La mañana del 16 de julio, a las 6:30 nos ponemos en pie para ir a recoger el juguete alquilado por Aitor, un luxurious car apellidado Cadillac CTS, más cariñosamente conocido como Audrey, una preciosa niña que hizo que Aitor olvidara al niñito de sus ojos, la joya de su corona, su pequeño Sebastian. Salimos de Manhattan por el túnel Lincoln y cogemos la I-95 dirección sur rumbo a Filadelfia. Lo más divertido de los viajes es hacerlos sin preparación alguna, es decir, sin mirarse un solo mapa, mucho menos cuando vas a utilizar algún coche. De esta forma puedes perderte por algún pueblo americano y adentrarte en algún suburbio poco recomendable, a ver si nos quedamos sin ruedas y tenemos una anécdota que contar. En fin, a media mañana conseguimos llegar a destino, "una cosa enorme y gris" llamada New Jersey, para ser más exactos, un acorazado de la II Guerra Mundial, la otra parte de la negociación correspondiente a Aitor y la segunda vez que se le pusieron los ojos brillantes como un niño tremendamente emocionado. La parte mala de la visita es que el barquito es gigantesco, compuesto de innumerables armas y dispositivos de disparo, de todos los tamaños y gustos; la parte buena es que puedes ir por donde quieras y explorarlo como desees. Una vez visitado decidimos aprovechar el día en Filadelfia, una ciudad que me sorprendió agradablemente, supongo que motivado porque su casco histórico, marcado por la independencia de EE.UU., tiene un aire familiar e inequívoco a Inglaterra. De esta forma puedes visitar el famoso Independence Hall, la campana de la Libertad, la casa donde Jefferson escribió la Declaración e, incluso, la casita de Betsy Ross, quien se cree que tejió la primera bandera de la barras y estrellas. Además, se puede pasear por Elfreth's Alley, una calle original de mediados del XVIII, muy entrañable. A eso de las 16:30 volvemos a Manhattan donde nos tragamos un atasco descomunal con algún consabido "fuck you" muy americano, dispuestos a descansar y preparar el día siguiente. Es el momento que elijo para bajar al gimnasio del hotel y rodar un poco para estar lista en mi parte de la negociación.
Amanece el quinto día en Nueva York, el día de los museos. De un total de cuatro previstos, MET, MoMa, Guggenheim y el de Historia Natural, sólo nos da tiempo a ver el primero y el último, y por supuesto no enteros. El MET aloja una colección impresionante que abarca todas las etapas artísticas. Sólo pude ver la colección de arte egipcio, la armería, arte moderno y, por supuesto, siglo XIX francés, mi preferido, una colección muy extensa con todos los maestros del Impresionismo, y una de las partes de mi negociación.
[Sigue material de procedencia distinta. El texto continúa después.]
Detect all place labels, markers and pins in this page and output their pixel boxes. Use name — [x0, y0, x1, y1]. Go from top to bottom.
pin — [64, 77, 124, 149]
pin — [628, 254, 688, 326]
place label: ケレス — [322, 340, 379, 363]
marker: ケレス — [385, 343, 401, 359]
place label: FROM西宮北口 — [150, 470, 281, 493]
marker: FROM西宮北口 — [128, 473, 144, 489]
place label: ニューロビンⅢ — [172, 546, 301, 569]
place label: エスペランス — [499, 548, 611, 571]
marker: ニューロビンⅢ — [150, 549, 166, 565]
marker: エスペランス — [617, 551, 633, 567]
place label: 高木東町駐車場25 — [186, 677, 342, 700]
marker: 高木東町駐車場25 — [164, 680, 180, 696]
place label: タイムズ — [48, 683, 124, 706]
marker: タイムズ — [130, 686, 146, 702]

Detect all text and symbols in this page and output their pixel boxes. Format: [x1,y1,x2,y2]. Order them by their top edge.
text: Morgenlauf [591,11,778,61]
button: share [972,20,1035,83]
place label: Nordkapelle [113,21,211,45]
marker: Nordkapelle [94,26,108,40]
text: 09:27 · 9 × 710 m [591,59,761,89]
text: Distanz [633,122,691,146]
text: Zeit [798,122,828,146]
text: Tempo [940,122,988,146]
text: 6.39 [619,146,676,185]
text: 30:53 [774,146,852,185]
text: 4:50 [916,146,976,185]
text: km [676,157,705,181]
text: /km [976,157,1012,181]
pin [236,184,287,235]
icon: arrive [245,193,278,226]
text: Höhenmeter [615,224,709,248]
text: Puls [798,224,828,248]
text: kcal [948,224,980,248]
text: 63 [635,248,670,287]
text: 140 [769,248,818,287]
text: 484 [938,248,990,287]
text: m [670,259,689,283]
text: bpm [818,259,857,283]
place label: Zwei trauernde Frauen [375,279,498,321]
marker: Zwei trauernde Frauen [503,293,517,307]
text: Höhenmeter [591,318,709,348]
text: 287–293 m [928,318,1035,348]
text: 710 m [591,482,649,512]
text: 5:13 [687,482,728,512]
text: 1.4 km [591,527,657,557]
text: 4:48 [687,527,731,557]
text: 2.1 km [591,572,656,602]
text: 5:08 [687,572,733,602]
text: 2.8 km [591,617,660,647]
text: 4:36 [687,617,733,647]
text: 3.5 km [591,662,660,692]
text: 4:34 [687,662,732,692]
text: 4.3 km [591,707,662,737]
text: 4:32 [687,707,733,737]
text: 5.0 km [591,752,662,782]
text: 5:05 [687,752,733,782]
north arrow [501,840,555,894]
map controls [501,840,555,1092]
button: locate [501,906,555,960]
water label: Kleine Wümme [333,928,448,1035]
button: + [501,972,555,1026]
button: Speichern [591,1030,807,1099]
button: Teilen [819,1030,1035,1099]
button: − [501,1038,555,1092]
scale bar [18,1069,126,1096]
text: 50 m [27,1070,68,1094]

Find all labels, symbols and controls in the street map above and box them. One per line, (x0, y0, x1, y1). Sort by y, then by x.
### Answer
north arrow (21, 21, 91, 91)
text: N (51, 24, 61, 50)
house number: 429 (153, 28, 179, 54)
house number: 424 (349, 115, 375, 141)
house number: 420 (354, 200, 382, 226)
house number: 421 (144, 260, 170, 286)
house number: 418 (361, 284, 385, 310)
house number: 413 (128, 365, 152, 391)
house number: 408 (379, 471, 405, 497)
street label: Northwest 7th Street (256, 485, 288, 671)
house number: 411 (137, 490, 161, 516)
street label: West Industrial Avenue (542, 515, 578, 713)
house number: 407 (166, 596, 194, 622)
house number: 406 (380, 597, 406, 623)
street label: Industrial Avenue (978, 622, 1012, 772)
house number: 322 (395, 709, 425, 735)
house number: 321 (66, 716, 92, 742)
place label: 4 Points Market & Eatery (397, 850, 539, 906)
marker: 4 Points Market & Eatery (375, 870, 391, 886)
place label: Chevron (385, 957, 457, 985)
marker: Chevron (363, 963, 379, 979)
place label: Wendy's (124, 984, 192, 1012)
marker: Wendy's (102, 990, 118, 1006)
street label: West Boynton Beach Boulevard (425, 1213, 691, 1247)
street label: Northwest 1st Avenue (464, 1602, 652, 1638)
Debo añadir en este apartado una pequeña observación, o más bien una queja, motivada por aquellos "paletos" andantes que, en vez de dedicarse a contemplar los cuadros con detenimiento y dejándose atrapar por ellos, llegan con sus cámaras de fotos y sacan una instántanea de todos los cuadros, quien sabe si para contemplar dichas fotografías con gran regocijo, enseñarlas con todo el orgullo del mundo ante aquellos desposeídos de la facultad de encender un ordenador y buscar las mismas fotografías en Internet. Ver para creer. Como la estampa de Central Park, un parque que debería estar en todas las ciudades del mundo, un lugar que me llegó al corazón de una forma muy particular, aunque eso se merece una entrada especial.
La tarde entera se nos fue en el mítico Museo de Historia Natural en sus diversas secciones de astronomía, geografía y geología, zoología, paleontología. Un clásico la ballena azul y los dinosaurios y muy entretenido sobre todo si vas con niños. Volvemos al hotel andando, atravesando cada una de las manzanas y, ya de noche, una tormenta nos sorprende en la ciudad de los rascacielos. Uno está acostumbrado a que cuando llueve rápidamente surge un olor característico, muy agradable, catártico. Pues bien, si alguien me pregunta a qué huele NY cuando llueve, debo decir que no huele, hiede, sobre todo a pis. Ver para creer.
Sexto día en Manhattan; son las 7 de la mañana y comienza la otra parte de mi negociación, la más esperada, el Run for Central Park, cuyas impresiones prefiero recoger en una entrada a medida, como ella se merece. Sin embargo, cuando acabé la carrera y pude ducharme en el hotel, Sonia's day continuaba con una buena sesión de compras en unos outlets, donde pacientemente rebusqué, encontré y conquisté, sobre todo ropa deportiva y souvenirs. Ya por la tarde visitamos el
Toys r Us de Times Square, un auténtico espectáculo para los niños, y no tan niños, puesto que Aitor volvió a desaparecer de mi lado para mezclarse con el gentío admirando los juguetes gigantes que allí se encontraban. Mi última noche en NY tenía que ser desde el aire, desde el Rockefeller Center, una visión de la ciudad mucho mejor que la del Empire State, como bien me recomendó CarLitros, sólo que se le olvidó añadir que no era apta para aquellos que tienen vértigo, como es el caso. Hacía tiempo que no experimentaba esa sensación de vacío y pavor. En un momento en que me encontré sola, en la terraza superior, estuve a punto de tirarme al suelo en un momento de pánico que Aitor se encargó de solucionar sentándome en un banquito, bien pegado a la pared, en la terraza inferior. Desde ahí sí que hay unas vistas estupendas.
Y en estas llegamos al último día, el último paseo por Manhattan donde descubro rincones con cascadas, donde visito FAO Schwarz, una juguetería con sabor de antaño situada en la 58th con Fifth Ave, aquella del famoso piano tocado por Tom Hanks en la película Big, y también el impresionante Madison Square Garden, último lugar de esta larga travesía. No tengo ninguna duda: volveré.

2 comentarios:

Rafa González dijo...

Buaaaa!!! yo quiero irme yaaaa!!
Me ha encantado!!! Espero visitar todo lo que tan bien describes.
A la espera de nuevas entradas...

Unknown dijo...

No sabía que tenías vértigo... lo siento.

De todos modos, pienso que merece la pena subir y admirar Manhattan desde ese edificio.

Volverás, y cuando vuelvas volverás a decir que volverás, pues cuando te vas de NY siempre te queda la sensación de que te has dejado algo por hacer.